TEXTE À LIRE:
———

Devenu une véritable icone, Captain America traverse les années 80 et 90 comme un super-héros sans faille (les interrogations de Stan Lee étant largement oublié durant ces décennies). Il reste un symbole d’indépendance (il refuse encore d’être sous les ordres du gouvernement et manifeste son désaccord dès que c’est possible), dont l’aura est telle que Roger Stern et John Byrne envisagent un temps d’en faire le président des Etats-Unis. L’idée est abandonnée (elle s’oppose à une règle de l’Univers Marvel qui veut que le Président en activité soit le « vrai » président) mais sera reprise dans la continuité parallèle des Ultimates en 2013.

Captain America est la figure du leader charismatique qui mène tous les combats des Vengeurs. Sa dimension super-héroïque, après l’ère politique des 70’s est affirmée et il prend part à toutes les sagas cosmiques : on le voit mener des guerres entre peuples extra-terrestre alors que la course à l’espace entre son pays et l’Union Soviétique fait rage. Captain America est comme l’Amérique de Reagan : sûr de lui, il bande les muscles et rien ne peut arrêter sa toute puissance.

———

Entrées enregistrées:
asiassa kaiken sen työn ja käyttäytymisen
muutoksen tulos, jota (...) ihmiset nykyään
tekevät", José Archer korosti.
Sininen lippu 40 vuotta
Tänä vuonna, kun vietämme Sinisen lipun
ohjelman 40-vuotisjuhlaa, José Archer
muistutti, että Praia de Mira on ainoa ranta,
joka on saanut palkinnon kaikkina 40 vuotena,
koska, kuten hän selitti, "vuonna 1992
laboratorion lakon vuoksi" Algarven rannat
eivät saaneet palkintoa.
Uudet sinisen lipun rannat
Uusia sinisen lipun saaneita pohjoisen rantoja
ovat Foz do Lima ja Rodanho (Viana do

———

QUESTIONS D'ÉTUDE:
**A)** Traduisez en anglais cette phrase du texte sur Captain America : « Captain America est la figure du leader charismatique qui mène tous les combats des Vengeurs. »
**B)** D'après le texte sur Captain America, qui a envisagé un temps de faire de lui le président des États-Unis ?

RÉPONSES DANS L'ORDRE:
**A)** Captain America is the figure of the charismatic leader who leads all of the Avengers' battles.

**B)** Roger Stern et John Byrne.